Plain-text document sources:
■ ■ ■

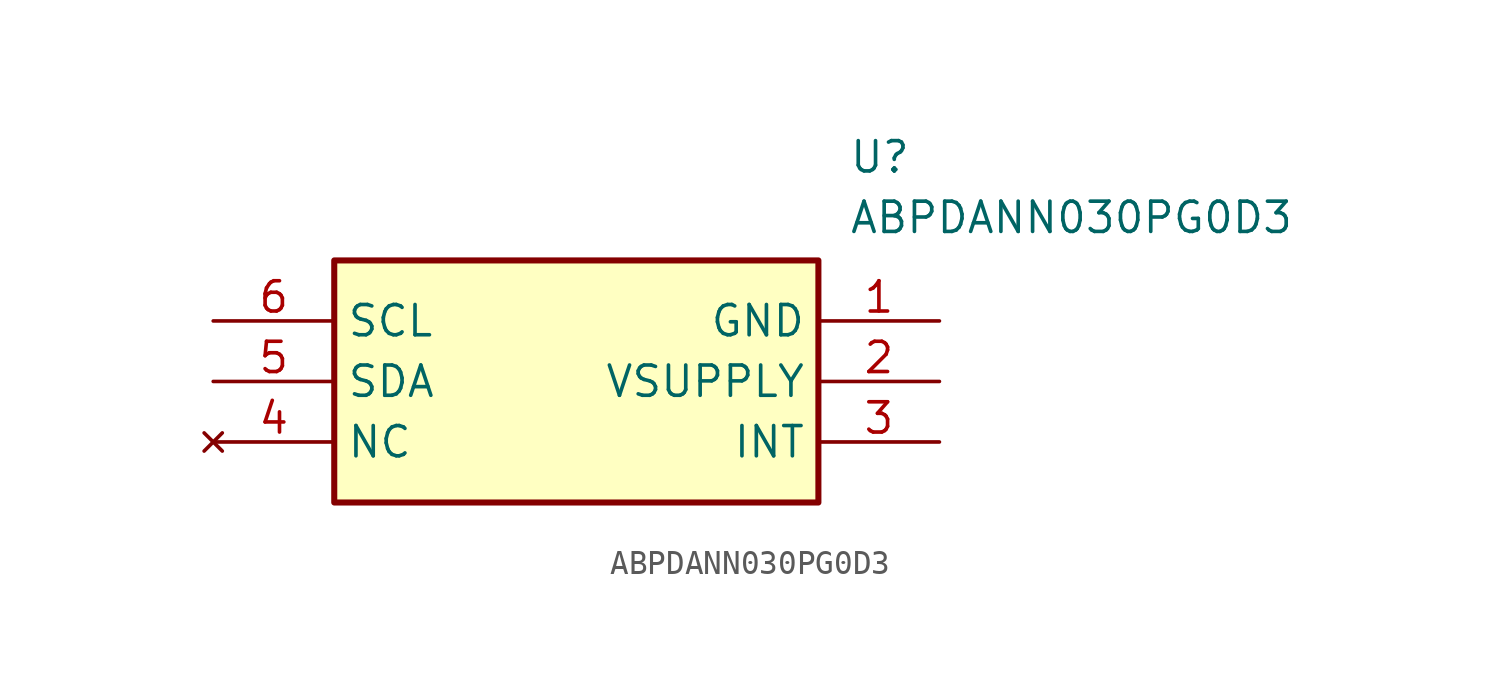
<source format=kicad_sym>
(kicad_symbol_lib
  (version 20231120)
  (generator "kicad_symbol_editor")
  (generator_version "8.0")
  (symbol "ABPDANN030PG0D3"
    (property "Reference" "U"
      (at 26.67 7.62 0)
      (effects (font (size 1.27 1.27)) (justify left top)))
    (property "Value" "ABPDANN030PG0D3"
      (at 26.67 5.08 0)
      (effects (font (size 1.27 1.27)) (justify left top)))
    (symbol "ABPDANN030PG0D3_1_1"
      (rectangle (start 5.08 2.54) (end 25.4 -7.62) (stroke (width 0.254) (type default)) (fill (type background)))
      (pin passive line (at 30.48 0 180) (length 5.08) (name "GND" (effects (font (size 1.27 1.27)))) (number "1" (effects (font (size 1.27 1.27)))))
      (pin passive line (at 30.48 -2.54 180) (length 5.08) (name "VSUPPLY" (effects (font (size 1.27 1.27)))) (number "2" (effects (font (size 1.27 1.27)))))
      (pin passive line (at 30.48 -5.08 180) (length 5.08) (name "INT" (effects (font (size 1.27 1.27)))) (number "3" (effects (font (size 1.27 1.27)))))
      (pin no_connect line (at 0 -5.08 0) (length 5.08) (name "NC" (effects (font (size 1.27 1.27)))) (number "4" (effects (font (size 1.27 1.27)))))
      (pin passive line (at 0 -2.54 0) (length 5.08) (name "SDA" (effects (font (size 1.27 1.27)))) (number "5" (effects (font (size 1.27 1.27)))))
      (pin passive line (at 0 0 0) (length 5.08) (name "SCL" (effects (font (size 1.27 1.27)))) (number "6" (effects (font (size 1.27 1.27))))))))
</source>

■ ■ ■

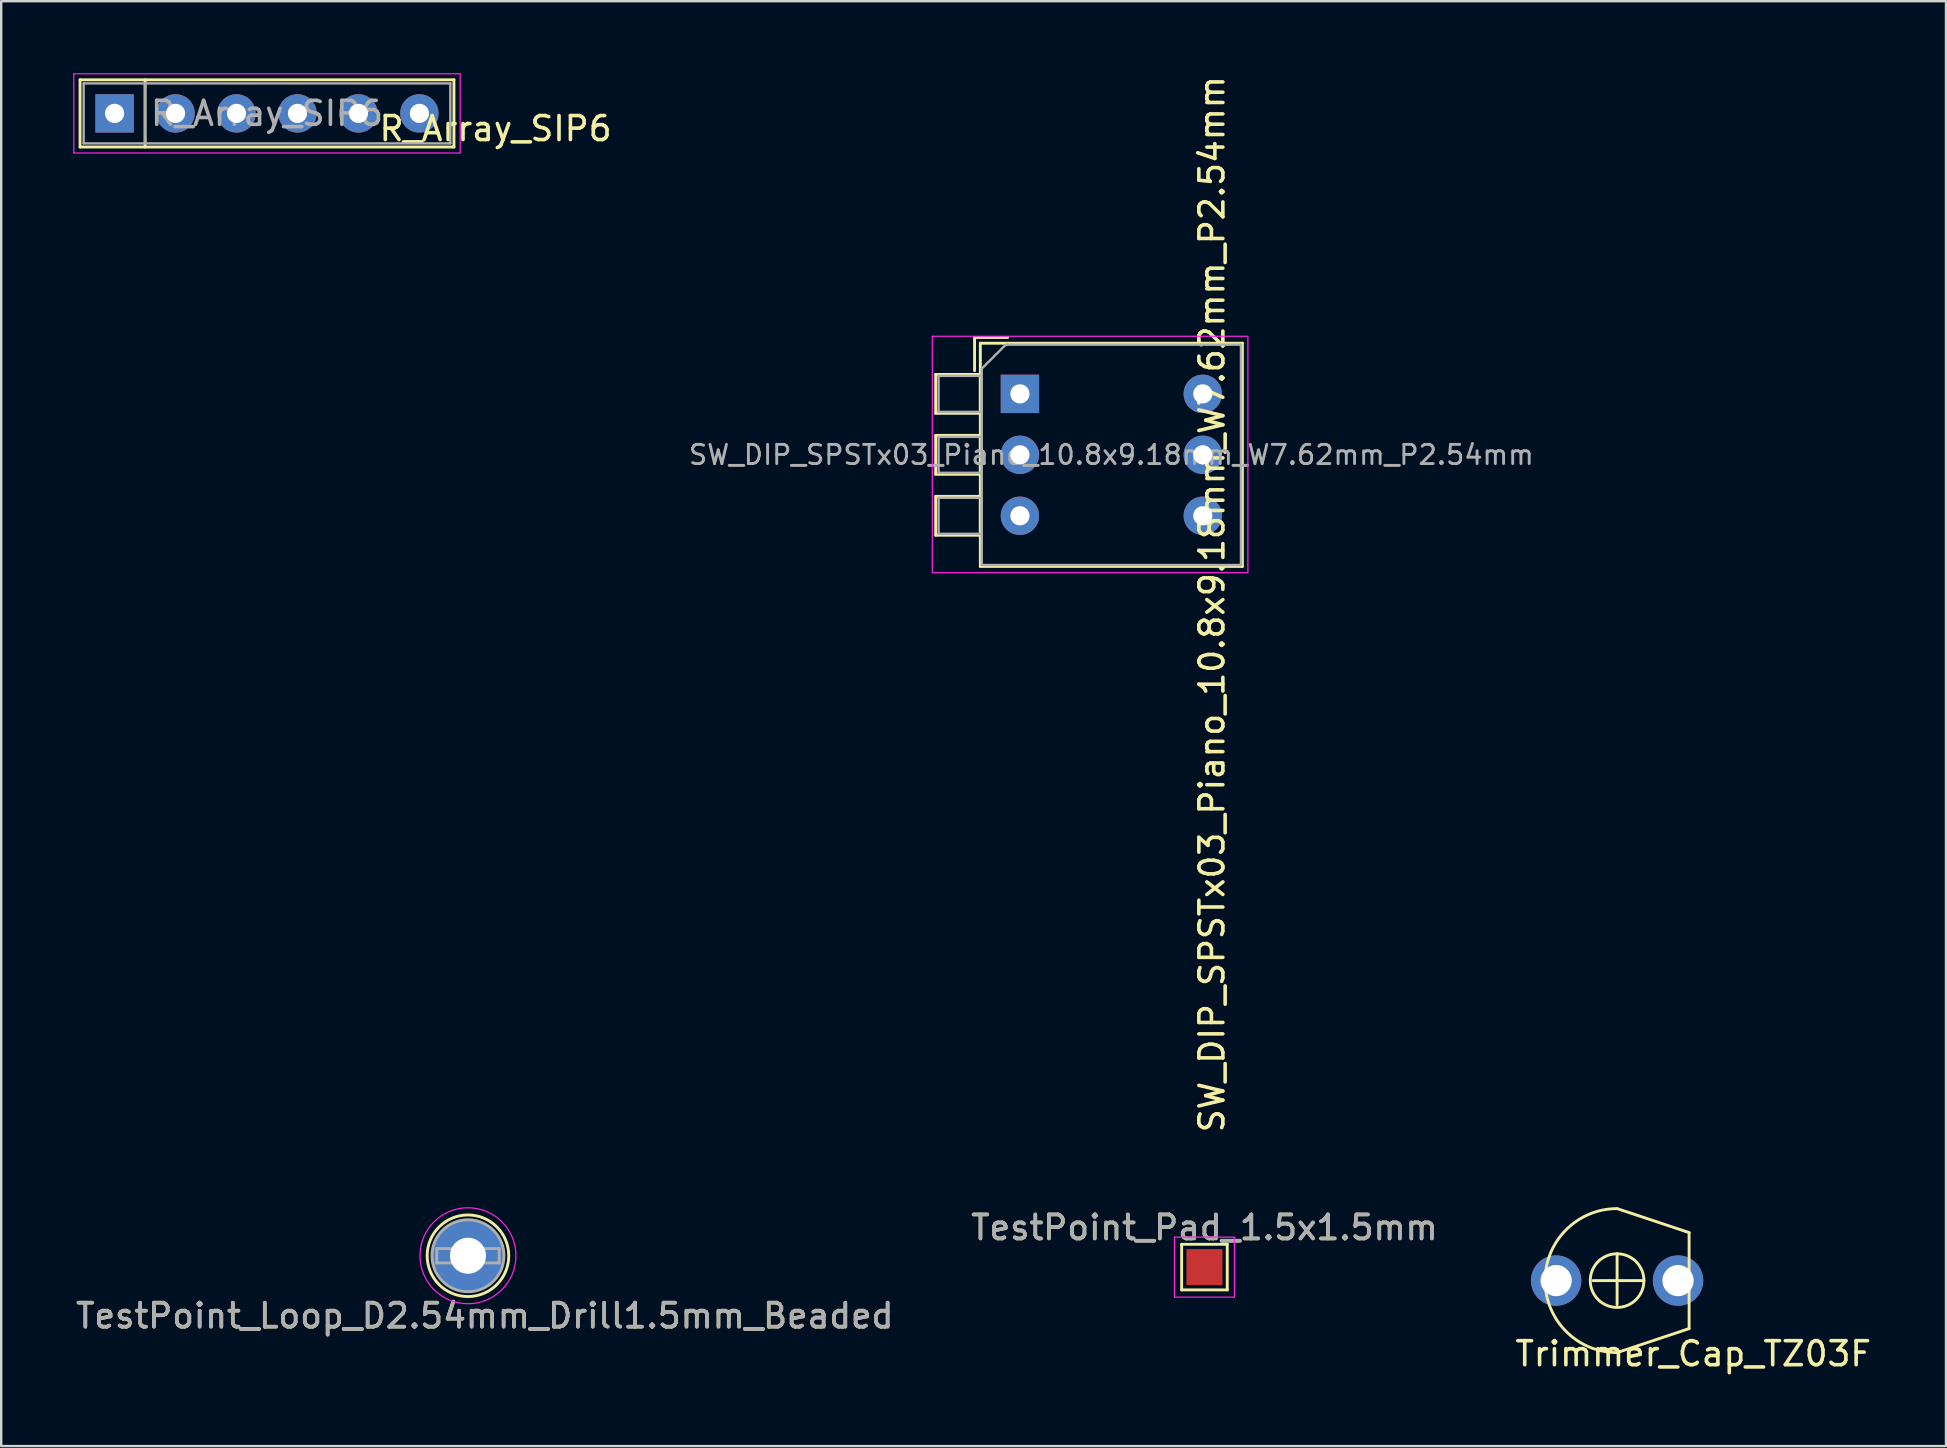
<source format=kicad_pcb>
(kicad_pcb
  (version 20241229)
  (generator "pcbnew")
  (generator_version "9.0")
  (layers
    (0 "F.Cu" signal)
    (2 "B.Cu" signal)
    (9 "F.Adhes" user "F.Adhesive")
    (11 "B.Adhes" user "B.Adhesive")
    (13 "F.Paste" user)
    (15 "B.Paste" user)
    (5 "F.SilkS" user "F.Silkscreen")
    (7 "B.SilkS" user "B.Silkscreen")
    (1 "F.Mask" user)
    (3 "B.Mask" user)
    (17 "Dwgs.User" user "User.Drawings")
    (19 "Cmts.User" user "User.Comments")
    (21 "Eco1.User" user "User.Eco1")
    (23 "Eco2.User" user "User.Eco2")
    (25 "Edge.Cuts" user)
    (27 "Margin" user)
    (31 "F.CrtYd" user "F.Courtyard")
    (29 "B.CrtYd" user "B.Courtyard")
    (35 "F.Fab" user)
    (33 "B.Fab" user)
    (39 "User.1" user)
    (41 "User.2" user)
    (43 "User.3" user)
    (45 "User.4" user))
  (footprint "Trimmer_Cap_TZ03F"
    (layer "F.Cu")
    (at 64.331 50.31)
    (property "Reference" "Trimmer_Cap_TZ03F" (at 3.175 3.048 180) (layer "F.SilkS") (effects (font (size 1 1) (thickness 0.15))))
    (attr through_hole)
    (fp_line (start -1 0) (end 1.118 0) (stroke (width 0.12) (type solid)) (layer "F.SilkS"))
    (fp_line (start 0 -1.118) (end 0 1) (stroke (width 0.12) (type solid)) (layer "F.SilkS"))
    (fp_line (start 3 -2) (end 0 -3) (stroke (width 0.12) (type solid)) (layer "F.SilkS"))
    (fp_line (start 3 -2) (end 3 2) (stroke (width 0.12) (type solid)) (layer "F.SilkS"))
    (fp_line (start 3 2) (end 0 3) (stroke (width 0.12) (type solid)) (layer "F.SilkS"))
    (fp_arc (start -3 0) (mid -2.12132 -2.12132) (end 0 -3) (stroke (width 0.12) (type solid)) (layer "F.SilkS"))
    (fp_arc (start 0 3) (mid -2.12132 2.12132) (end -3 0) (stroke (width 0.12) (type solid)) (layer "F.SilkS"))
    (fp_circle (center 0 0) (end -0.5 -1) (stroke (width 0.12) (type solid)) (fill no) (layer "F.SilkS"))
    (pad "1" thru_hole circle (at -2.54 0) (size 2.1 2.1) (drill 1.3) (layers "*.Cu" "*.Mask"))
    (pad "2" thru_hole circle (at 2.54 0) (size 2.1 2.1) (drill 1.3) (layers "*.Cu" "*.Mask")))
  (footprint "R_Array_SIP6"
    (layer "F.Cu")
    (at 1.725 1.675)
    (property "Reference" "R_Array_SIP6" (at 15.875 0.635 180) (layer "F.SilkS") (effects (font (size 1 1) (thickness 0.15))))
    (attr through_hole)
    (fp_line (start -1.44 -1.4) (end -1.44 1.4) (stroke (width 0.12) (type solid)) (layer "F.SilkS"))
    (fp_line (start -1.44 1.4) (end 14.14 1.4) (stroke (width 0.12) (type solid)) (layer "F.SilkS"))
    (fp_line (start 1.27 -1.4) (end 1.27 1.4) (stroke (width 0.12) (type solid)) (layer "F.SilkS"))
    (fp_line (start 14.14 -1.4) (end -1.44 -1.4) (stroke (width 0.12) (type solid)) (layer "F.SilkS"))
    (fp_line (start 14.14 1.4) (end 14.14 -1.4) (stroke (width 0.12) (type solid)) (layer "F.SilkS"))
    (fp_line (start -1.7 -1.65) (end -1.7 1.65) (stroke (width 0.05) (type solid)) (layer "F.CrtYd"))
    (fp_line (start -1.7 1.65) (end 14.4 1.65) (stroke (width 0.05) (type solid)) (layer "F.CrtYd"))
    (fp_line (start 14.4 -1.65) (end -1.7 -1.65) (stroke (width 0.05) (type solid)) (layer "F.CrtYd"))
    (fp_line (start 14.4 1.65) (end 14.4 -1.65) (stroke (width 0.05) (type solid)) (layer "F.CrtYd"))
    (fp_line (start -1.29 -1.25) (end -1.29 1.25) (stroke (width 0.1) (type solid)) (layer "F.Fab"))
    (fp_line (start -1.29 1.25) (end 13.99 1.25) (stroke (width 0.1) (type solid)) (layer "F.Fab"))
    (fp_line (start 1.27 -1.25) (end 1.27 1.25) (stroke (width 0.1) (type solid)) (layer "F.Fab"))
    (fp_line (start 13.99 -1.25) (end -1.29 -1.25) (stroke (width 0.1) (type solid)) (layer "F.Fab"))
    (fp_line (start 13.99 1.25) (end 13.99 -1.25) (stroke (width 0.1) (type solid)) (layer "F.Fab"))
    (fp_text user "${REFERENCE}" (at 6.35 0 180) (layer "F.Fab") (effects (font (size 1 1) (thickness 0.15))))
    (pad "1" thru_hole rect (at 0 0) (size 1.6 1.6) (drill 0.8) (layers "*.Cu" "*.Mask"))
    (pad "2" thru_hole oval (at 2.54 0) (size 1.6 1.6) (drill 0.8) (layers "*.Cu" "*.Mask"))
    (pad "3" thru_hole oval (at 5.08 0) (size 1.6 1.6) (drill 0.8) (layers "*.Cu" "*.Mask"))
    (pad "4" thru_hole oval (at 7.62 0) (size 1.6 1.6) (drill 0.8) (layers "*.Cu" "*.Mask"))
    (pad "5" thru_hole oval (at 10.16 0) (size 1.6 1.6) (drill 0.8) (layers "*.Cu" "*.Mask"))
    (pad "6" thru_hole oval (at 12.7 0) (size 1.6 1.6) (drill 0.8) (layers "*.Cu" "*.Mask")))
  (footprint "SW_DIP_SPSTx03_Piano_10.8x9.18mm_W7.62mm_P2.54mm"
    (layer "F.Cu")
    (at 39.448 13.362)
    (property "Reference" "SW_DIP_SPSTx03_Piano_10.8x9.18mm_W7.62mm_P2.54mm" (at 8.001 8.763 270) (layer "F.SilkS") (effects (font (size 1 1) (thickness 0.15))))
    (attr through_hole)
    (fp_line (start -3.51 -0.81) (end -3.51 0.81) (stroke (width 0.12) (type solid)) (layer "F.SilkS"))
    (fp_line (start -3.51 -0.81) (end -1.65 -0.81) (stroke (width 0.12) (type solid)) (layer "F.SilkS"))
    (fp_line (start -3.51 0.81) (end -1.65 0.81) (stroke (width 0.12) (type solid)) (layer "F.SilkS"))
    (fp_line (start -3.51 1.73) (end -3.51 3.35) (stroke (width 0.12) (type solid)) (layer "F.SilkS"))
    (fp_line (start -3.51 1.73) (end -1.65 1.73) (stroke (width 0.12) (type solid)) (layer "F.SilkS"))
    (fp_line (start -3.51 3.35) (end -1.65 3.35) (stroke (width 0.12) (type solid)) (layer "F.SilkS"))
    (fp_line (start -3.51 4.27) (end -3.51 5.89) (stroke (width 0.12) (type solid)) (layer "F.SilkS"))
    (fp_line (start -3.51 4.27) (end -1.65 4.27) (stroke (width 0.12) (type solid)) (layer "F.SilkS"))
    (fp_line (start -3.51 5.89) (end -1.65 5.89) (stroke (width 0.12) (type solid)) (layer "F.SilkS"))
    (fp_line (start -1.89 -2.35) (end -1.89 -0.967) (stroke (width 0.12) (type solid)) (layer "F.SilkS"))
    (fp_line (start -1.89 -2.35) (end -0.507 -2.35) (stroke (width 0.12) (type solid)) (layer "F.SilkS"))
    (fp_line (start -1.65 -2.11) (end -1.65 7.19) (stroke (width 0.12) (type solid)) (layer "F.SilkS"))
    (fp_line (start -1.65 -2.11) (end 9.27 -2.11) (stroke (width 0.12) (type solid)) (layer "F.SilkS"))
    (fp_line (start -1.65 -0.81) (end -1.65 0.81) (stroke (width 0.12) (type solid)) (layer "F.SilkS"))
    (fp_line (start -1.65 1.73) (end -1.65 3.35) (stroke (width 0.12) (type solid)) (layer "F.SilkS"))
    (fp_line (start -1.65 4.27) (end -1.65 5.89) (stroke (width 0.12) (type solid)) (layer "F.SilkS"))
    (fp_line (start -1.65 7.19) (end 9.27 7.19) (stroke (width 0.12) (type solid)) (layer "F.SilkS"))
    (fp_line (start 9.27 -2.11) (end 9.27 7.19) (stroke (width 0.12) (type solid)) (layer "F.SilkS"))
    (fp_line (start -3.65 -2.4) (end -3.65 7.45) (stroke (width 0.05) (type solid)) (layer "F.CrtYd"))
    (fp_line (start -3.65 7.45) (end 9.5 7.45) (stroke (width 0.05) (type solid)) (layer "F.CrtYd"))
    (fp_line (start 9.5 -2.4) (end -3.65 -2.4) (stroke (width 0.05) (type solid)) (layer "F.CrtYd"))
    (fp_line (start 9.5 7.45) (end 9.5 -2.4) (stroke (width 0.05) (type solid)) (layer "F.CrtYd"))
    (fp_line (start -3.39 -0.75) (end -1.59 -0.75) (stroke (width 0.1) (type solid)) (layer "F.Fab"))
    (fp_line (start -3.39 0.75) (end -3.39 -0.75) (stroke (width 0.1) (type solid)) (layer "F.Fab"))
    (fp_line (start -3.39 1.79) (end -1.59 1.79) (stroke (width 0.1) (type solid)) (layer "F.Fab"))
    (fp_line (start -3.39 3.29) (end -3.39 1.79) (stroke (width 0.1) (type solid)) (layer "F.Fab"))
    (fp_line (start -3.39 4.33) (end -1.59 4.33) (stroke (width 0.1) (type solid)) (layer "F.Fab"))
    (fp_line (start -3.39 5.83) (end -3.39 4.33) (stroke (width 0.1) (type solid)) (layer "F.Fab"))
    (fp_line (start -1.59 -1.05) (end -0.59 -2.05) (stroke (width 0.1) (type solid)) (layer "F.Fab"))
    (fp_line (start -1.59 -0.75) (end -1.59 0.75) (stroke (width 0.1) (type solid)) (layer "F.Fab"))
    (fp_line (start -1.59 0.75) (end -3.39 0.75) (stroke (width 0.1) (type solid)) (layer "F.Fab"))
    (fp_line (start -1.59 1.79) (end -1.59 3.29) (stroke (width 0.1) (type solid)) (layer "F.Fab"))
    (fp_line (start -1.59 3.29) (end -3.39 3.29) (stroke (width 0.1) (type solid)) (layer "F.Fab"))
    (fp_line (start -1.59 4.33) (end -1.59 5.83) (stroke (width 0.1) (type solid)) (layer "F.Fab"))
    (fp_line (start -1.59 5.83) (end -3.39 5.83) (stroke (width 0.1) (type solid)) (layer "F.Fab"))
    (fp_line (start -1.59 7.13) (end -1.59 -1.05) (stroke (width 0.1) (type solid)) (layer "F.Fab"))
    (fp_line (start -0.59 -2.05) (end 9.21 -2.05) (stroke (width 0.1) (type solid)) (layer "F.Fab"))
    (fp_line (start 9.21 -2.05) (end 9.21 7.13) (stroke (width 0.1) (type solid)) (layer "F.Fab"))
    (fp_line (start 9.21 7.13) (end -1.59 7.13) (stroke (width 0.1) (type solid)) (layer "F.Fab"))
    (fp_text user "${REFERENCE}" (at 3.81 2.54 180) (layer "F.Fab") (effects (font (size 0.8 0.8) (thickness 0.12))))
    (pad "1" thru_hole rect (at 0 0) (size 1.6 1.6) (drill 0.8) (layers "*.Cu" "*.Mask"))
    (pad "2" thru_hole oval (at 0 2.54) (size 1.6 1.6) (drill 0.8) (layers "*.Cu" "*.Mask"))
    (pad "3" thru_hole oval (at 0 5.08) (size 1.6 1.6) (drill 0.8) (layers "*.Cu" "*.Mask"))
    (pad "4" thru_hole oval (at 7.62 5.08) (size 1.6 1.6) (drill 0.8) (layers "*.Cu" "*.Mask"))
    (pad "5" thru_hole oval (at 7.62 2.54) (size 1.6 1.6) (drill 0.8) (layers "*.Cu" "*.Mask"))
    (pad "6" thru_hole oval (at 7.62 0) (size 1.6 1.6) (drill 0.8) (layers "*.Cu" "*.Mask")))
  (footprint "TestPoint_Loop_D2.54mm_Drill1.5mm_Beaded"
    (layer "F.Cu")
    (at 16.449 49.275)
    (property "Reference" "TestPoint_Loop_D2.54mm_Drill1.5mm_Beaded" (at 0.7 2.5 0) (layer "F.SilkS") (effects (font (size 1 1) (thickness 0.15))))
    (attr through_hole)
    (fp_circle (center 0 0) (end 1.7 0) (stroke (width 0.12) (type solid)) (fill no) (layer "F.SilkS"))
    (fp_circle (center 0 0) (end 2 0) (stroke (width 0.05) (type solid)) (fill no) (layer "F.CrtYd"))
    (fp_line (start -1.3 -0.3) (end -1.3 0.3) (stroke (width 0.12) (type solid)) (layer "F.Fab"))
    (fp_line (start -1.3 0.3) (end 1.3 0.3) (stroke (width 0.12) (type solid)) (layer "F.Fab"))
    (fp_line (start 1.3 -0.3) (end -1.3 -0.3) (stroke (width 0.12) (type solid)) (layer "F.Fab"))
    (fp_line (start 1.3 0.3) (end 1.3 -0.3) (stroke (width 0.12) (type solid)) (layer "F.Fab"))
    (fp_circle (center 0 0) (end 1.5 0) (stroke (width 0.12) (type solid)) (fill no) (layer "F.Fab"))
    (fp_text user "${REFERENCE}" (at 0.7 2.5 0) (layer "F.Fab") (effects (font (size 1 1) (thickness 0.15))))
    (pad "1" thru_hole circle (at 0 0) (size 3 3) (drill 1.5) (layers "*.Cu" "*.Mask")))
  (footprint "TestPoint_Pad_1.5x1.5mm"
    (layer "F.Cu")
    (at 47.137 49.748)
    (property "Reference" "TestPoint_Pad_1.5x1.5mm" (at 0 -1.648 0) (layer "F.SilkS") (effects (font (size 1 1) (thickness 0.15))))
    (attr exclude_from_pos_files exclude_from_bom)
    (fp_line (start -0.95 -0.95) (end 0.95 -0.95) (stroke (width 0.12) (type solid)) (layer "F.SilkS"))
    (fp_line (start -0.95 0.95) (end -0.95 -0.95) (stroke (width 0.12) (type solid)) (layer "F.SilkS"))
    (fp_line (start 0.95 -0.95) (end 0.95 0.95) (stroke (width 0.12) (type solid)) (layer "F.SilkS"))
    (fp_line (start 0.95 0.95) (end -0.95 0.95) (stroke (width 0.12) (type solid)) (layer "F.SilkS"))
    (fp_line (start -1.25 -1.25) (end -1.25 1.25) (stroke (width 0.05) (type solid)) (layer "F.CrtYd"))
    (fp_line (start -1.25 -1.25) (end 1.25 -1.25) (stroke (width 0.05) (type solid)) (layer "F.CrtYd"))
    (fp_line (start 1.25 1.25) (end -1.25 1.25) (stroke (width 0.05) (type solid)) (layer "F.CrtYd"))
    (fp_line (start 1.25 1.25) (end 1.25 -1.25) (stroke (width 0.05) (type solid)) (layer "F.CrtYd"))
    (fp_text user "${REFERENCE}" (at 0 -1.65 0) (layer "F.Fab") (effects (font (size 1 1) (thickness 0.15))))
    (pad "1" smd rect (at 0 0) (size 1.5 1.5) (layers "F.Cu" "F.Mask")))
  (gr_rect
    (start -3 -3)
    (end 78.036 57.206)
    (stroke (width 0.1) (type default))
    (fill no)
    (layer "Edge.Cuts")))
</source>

■ ■ ■

ASSIGNMENT:
From the entries above, extract every line where the word "thickness" appears.

ANSWER TO THIS PROBLEM:
    (property "Reference" "Trimmer_Cap_TZ03F" (at 3.175 3.048 180) (layer "F.SilkS") (effects (font (size 1 1) (thickness 0.15))))
    (property "Reference" "R_Array_SIP6" (at 15.875 0.635 180) (layer "F.SilkS") (effects (font (size 1 1) (thickness 0.15))))
    (fp_text user "${REFERENCE}" (at 6.35 0 180) (layer "F.Fab") (effects (font (size 1 1) (thickness 0.15))))
    (property "Reference" "SW_DIP_SPSTx03_Piano_10.8x9.18mm_W7.62mm_P2.54mm" (at 8.001 8.763 270) (layer "F.SilkS") (effects (font (size 1 1) (thickness 0.15))))
    (fp_text user "${REFERENCE}" (at 3.81 2.54 180) (layer "F.Fab") (effects (font (size 0.8 0.8) (thickness 0.12))))
    (property "Reference" "TestPoint_Loop_D2.54mm_Drill1.5mm_Beaded" (at 0.7 2.5 0) (layer "F.SilkS") (effects (font (size 1 1) (thickness 0.15))))
    (fp_text user "${REFERENCE}" (at 0.7 2.5 0) (layer "F.Fab") (effects (font (size 1 1) (thickness 0.15))))
    (property "Reference" "TestPoint_Pad_1.5x1.5mm" (at 0 -1.648 0) (layer "F.SilkS") (effects (font (size 1 1) (thickness 0.15))))
    (fp_text user "${REFERENCE}" (at 0 -1.65 0) (layer "F.Fab") (effects (font (size 1 1) (thickness 0.15))))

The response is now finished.